Note: if you need to start over, you can always quit sqlite and delete your previous database:

sqlite> .exit
$ rm restaurant.db
  1. Create a new database with following relations (make reasonable guesses as the types of different fields):

    • Customer(id, name, budget)
    • Restaurant(id, name, address)
    • DinesAt(custid, restid, date)

    List the schema in sqlite to verify that you have correctly created these relations.

  2. Add instances to your database. Add 8 Customer instances, 3 Restaurant instances, and make sure that each customer you add dines at some restaurant. You may choose any values for the relation instance attributes that you’d like, so long as they satisfy the given constraints.

    I recommend that you use bulk loading from files for this part. Create an ascii file for each relation, each containing relation instances. Then try bulk loading them into your restaurant.db database. You could also run INSERT INTO SQL statements to add values in one at a time.

    Run SELECT queries to list the relation instances from each relation to verify that you have correctly added your data.

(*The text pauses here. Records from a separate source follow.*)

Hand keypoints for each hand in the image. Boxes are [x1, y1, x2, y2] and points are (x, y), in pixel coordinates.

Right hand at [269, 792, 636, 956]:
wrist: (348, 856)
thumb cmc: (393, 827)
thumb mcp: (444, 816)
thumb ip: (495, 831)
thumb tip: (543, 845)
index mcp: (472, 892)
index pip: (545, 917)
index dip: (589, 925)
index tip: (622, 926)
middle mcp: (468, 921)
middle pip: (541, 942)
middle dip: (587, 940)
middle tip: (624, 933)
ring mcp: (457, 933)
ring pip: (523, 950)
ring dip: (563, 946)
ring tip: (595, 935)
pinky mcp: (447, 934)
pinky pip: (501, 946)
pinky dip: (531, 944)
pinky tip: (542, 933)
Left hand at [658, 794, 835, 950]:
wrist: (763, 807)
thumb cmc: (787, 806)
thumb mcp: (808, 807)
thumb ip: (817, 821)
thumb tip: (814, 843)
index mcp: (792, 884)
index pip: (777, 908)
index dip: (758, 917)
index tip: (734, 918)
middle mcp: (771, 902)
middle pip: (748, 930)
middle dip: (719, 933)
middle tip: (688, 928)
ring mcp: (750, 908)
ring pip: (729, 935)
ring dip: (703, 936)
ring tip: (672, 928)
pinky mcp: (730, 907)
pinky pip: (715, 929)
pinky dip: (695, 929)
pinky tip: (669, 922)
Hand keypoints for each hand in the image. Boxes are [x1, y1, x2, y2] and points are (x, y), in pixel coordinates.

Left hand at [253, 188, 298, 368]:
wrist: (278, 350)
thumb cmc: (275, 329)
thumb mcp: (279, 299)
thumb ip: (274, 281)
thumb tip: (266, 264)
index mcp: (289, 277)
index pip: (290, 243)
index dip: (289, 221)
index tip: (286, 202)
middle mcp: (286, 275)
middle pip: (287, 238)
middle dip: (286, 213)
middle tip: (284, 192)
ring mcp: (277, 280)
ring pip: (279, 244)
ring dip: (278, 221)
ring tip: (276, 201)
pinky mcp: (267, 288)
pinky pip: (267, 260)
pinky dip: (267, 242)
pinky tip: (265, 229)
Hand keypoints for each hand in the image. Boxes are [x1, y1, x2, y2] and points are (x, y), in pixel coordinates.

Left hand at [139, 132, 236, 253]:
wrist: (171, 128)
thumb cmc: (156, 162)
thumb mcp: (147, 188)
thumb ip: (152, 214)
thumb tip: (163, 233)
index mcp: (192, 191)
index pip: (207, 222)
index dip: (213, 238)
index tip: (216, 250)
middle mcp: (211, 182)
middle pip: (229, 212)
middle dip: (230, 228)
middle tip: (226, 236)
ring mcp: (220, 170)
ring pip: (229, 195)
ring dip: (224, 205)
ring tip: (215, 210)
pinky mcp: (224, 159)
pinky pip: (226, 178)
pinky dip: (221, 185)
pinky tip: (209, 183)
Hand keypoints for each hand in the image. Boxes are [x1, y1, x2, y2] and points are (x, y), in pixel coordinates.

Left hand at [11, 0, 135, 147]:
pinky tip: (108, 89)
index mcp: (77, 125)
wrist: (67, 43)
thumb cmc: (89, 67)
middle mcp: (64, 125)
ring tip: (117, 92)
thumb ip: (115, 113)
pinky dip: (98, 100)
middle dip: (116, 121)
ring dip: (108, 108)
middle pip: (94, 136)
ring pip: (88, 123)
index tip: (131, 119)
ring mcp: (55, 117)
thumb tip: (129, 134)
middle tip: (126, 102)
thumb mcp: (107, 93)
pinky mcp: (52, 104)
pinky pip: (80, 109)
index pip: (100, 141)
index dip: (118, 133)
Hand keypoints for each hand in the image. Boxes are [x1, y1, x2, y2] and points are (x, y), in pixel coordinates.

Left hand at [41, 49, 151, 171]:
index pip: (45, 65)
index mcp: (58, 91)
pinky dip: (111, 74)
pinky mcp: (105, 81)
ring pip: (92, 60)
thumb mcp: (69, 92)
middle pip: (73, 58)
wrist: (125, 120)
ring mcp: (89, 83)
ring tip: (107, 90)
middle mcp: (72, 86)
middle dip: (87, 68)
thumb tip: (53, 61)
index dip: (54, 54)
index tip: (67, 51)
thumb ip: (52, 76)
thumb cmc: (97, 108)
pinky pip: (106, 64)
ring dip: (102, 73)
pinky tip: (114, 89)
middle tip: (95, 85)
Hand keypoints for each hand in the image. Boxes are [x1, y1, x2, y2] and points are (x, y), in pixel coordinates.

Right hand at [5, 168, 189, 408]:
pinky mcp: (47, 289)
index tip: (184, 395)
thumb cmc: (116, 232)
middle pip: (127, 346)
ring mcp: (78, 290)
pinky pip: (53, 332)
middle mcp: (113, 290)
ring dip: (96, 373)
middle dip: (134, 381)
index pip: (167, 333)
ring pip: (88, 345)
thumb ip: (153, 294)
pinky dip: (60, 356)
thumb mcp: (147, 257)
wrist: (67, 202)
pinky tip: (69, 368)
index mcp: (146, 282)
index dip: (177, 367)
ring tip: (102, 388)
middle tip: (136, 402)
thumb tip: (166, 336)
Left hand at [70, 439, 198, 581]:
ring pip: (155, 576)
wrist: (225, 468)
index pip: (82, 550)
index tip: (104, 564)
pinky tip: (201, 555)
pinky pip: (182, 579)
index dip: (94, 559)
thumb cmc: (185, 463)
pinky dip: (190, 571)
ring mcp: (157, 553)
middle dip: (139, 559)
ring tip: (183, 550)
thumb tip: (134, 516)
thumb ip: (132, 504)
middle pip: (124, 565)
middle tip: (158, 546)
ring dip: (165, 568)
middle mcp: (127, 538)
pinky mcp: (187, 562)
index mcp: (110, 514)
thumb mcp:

  3. I will run the following query on your resulting database:

    SELECT C.name, R.name
    FROM  Customer C, Restaurant R, DinesAt D
    WHERE C.id = D.custid AND R.id = D.restid;
    

    It should produce a result relation consisting of the name of each customer and the name of the restaurant in which they dine.

  4. Add your database to your lab repo submission:

    git add restaurant.db
    git commit -m "commit message"
    git push
    

Submitting your lab

Before the due date, push your solution to github from one of your local repos to the GitHub remote repo. Only one of you or your partner needs to do this.

From your local repo (in your ~cs44/labs/Homework1-userID1-userID2 subdirectory)

git add hw1.tex hw1.pdf restaurant.db README.md
git commit -m "our solution"
git push

If that doesn’t work, take a look at the “Troubleshooting” section of the Using Git page. Also, be sure to complete the README.md file, add and push it.